A usable image discipline for this kind of work looks like this:
- Per-vertical pools. Maintain vetted landscape and ambient stock sets per vertical (job site, storefront exterior, tools on a bench, empty workshop). Prefer face-free images. Faces invent employees that do not exist.
- Long-tail aliasing. When a business does not match a primary vertical, alias it to the nearest pool rather than inventing a new aesthetic from scratch. Determinism beats novelty.
- Deterministic rotation. Pick images from the pool with a stable hash of the business name (or another stable ID), so the same business gets the same heroes on re-run and different businesses do not all share the first three files in the folder.
- Metadata quality gate. Reject portraits, face crops, map tiles, screenshots of unrelated UIs, and anything the metadata or a cheap classifier flags as a person-forward shot. Defense in depth: pool curation first, automated reject second. Do not rely on the LLM to "pick a good photo."
This is not taste policing. It is how you keep generated sites from looking like a random Unsplash montage with stock models standing in for the actual crew.
What a reader can build without our code
You do not need our client implementation to use the shape.
- Write a one-page grading rubric with five to eight scored dimensions and a pass/fail threshold.
- Define ten vertical buckets and an alias table for the long tail.
- Put image pools in folders named by vertical; ban portraits by policy before you automate anything.

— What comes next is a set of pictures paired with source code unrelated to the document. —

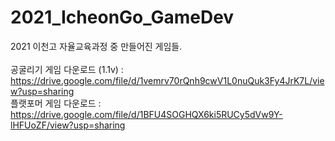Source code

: # 2021_IcheonGo_GameDev

2021 이천고 자율교육과정 중 만들어진 게임들.\
\
공굴리기 게임 다운로드 (1.1v) : https://drive.google.com/file/d/1vemrv70rQnh9cwV1L0nuQuk3Fy4JrK7L/view?usp=sharing \
플랫포머 게임 다운로드 : https://drive.google.com/file/d/1BFU4SOGHQX6ki5RUCy5dVw9Y-lHFUoZF/view?usp=sharing
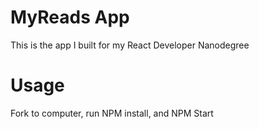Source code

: # MyReads App

This is the app I built for my React Developer Nanodegree

# Usage

Fork to computer, run NPM install, and NPM Start
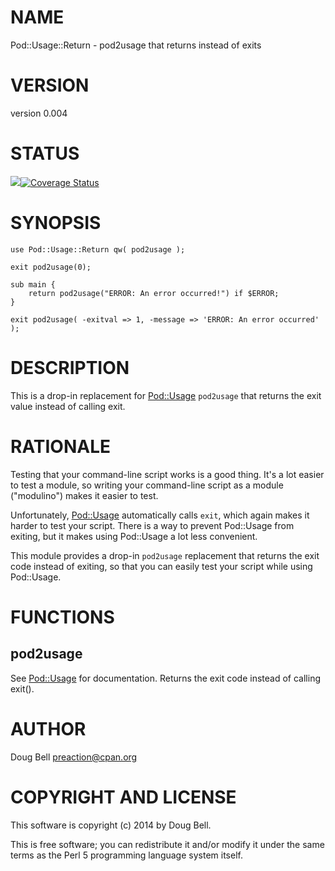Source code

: # NAME

Pod::Usage::Return - pod2usage that returns instead of exits

# VERSION

version 0.004

# STATUS

<a href="https://travis-ci.org/preaction/Pod-Usage-Return"><img src="https://travis-ci.org/preaction/Pod-Usage-Return.svg?branch=master"></a><a href="https://coveralls.io/r/preaction/Pod-Usage-Return"><img src="https://coveralls.io/repos/preaction/Pod-Usage-Return/badge.png" alt="Coverage Status" /></a>

# SYNOPSIS

    use Pod::Usage::Return qw( pod2usage );

    exit pod2usage(0);

    sub main {
        return pod2usage("ERROR: An error occurred!") if $ERROR;
    }

    exit pod2usage( -exitval => 1, -message => 'ERROR: An error occurred' );

# DESCRIPTION

This is a drop-in replacement for [Pod::Usage](https://metacpan.org/pod/Pod::Usage) `pod2usage` that returns the
exit value instead of calling exit.

# RATIONALE

Testing that your command-line script works is a good thing. It's a lot easier
to test a module, so writing your command-line script as a module ("modulino")
makes it easier to test.

Unfortunately, [Pod::Usage](https://metacpan.org/pod/Pod::Usage) automatically calls `exit`, which again makes it
harder to test your script. There is a way to prevent Pod::Usage from exiting,
but it makes using Pod::Usage a lot less convenient.

This module provides a drop-in `pod2usage` replacement that returns the exit
code instead of exiting, so that you can easily test your script while using
Pod::Usage.

# FUNCTIONS

## pod2usage

See [Pod::Usage](https://metacpan.org/pod/Pod::Usage) for documentation. Returns the exit code instead of calling
exit().

# AUTHOR

Doug Bell <preaction@cpan.org>

# COPYRIGHT AND LICENSE

This software is copyright (c) 2014 by Doug Bell.

This is free software; you can redistribute it and/or modify it under
the same terms as the Perl 5 programming language system itself.
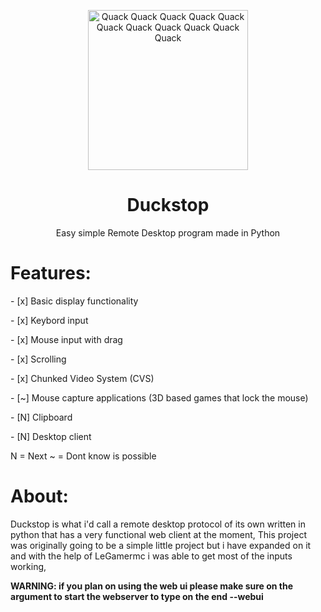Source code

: <p align="center">
  <img src="https://raw.githubusercontent.com/aarongamingdev/duckstop/refs/heads/main/logo.png" alt="Quack Quack Quack Quack Quack Quack Quack Quack Quack Quack Quack " width="256" height="256">
</p>
<h1 align="center">Duckstop</h1>
<p align="center">Easy simple Remote Desktop program made in Python</p>

<h1>Features:</h1>
- [x] Basic display functionality
<p></p>
- [x] Keybord input
<p></p>
- [x] Mouse input with drag
<p></p>
- [x] Scrolling
<p></p>
- [x] Chunked Video System (CVS)
<p></p>
- [~] Mouse capture applications (3D based games that lock the mouse)
<p></p>
- [N] Clipboard
<p></p>
- [N] Desktop client
<p></p>

N = Next
~ = Dont know is possible

<h1>About:</h1>
<p>Duckstop is what i'd call a remote desktop protocol of its own written in python that has a very functional web client at the moment, This project was originally going to be a simple little project but i have expanded on it and with the help of LeGamermc i was able to get most of the inputs working, </p>
<p><strong>WARNING: if you plan on using the web ui please make sure on the argument to start the webserver to type on the end --webui</strong><p>

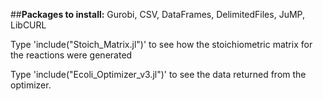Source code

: ##**Packages to install:**
Gurobi, CSV, DataFrames, DelimitedFiles, JuMP, LibCURL

Type 'include("Stoich_Matrix.jl")' to see how the stoichiometric matrix for the reactions were generated

Type 'include("Ecoli_Optimizer_v3.jl")' to see the data returned from the
optimizer. 
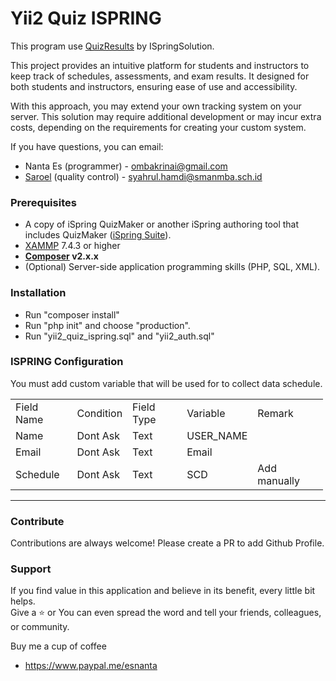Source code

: <h1>
    <strong>Yii2 Quiz ISPRING</strong>
</h1>
<p>
    This program use
    <a href="https://github.com/ispringsolutions/QuizResults">QuizResults</a>
    by ISpringSolution.
</p>
<p>
    This project provides an intuitive platform for students and instructors
    to keep track of schedules, assessments, and exam results. It designed
    for both students and instructors, ensuring ease of use and accessibility.
</p>
<p>
    With this approach, you may extend your own tracking system on your server.
    This solution may require additional development or may incur extra costs,
    depending on the requirements for creating your custom system.
</p>

<p>
    If you have questions, you can email:
</p>

* Nanta Es (programmer) - ombakrinai@gmail.com
* [Saroel](https://github.com/saroel01) (quality control) - syahrul.hamdi@smanmba.sch.id

<h3>
    <strong>Prerequisites</strong>
</h3>
<ul>
    <li>
        A copy of iSpring QuizMaker or another iSpring authoring tool that includes
        QuizMaker (<a href="https://www.ispringsolutions.com/">iSpring Suite</a>).
    </li>
    <li>
        <a href="https://www.apachefriends.org/">XAMMP</a>
        7.4.3 or higher
    </li>
    <li>
        <strong><a href="https://getcomposer.org/">Composer</a>&nbsp;v2.x.x</strong>
    </li>
    <li>
        (Optional) Server-side application programming skills (PHP, SQL, XML).
    </li>
</ul>
<h3>
    <strong>Installation</strong>
</h3>
<ul>
    <li>
        Run "composer install"
    </li>
    <li>
        Run "php init" and choose "production".
    </li>
    <li>
        Run "yii2_quiz_ispring.sql" and "yii2_auth.sql"
    </li>
</ul>
<h3>
    <strong>ISPRING Configuration</strong>
</h3>
<p>
    You must add custom variable that will be used for to collect data schedule.
</p>

<div>
    <table style="width:500px;">
        <tbody>
            <tr>
                <td>Field Name</td>
                <td>Condition</td>
                <td>Field Type</td>
                <td>Variable</td>
                <td>Remark</td>
            </tr>
            <tr>
                <td>Name</td>
                <td>Dont Ask</td>
                <td>Text</td>
                <td>USER_NAME</td>
                <td>&nbsp;</td>
            </tr>
            <tr>
                <td>Email</td>
                <td>Dont Ask</td>
                <td>Text</td>
                <td>Email</td>
                <td>&nbsp;</td>
            </tr>
            <tr>
                <td>Schedule</td>
                <td>Dont Ask</td>
                <td>Text</td>
                <td>SCD</td>
                <td>Add manually</td>
            </tr>
        </tbody>
    </table>
</div>

<hr>

<h3>Contribute</h3>
Contributions are always welcome! Please create a PR to add Github Profile.

<h3>Support</h3>
<p>If you find value in this application and believe in its benefit, every little bit helps. <br>
Give a ⭐️ or You can even spread the word and tell your friends, colleagues, or community.</p>

<p>Buy me a cup of coffee</p>

<ul>
	<li><a href="https://www.paypal.me/esnanta">https://www.paypal.me/esnanta</a></li>
</ul>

- Script the LLM rewrite to accept only structured inputs (grade JSON, classification, allowed facts) and to refuse missing contact data instead of inventing it.
- Emit static HTML into a dated output directory; run link and placeholder checks before any preview host sees the files.
- Cache inputs and outputs by business ID; log which stage last ran and which stage failed.
- Put a human accept/reject on the preview. Keep the reject notes as the next grade input.
The first three sites you run this way will teach you which rubric dimensions matter and which image rejects fire too often. That is the dogfood window. Do not productize the pipeline until those three runs produce fewer surprises than hand rebuilds.
Honest limits
- This pattern is for refurbishing existing SMB marketing sites, not for greenfield product apps or authenticated portals.
- LLM rewrite quality tracks the quality of the grade notes and the fact pack. Garbage inputs still produce confident garbage; the verify stage only catches structural failures, not subtle factual drift you never supplied as a check.
- Image pools require ongoing curation. A stale pool is how every HVAC site starts sharing the same three skylines.
- The client-owned implementation that proved parts of this pattern is not open-sourced here. Treat this as a field guide to the workflow, not a drop-in repo.
Claims to verify before treating figures as settled
- No vendor prices or third-party tool rankings from the flywheel web harvest are repeated as facts in this piece; landscape links in the research bundle remain leads only.
- That the stage list still matches the live pattern description at publish time.
- That no client name, engagement dollar figure, or proprietary path appears in the prose.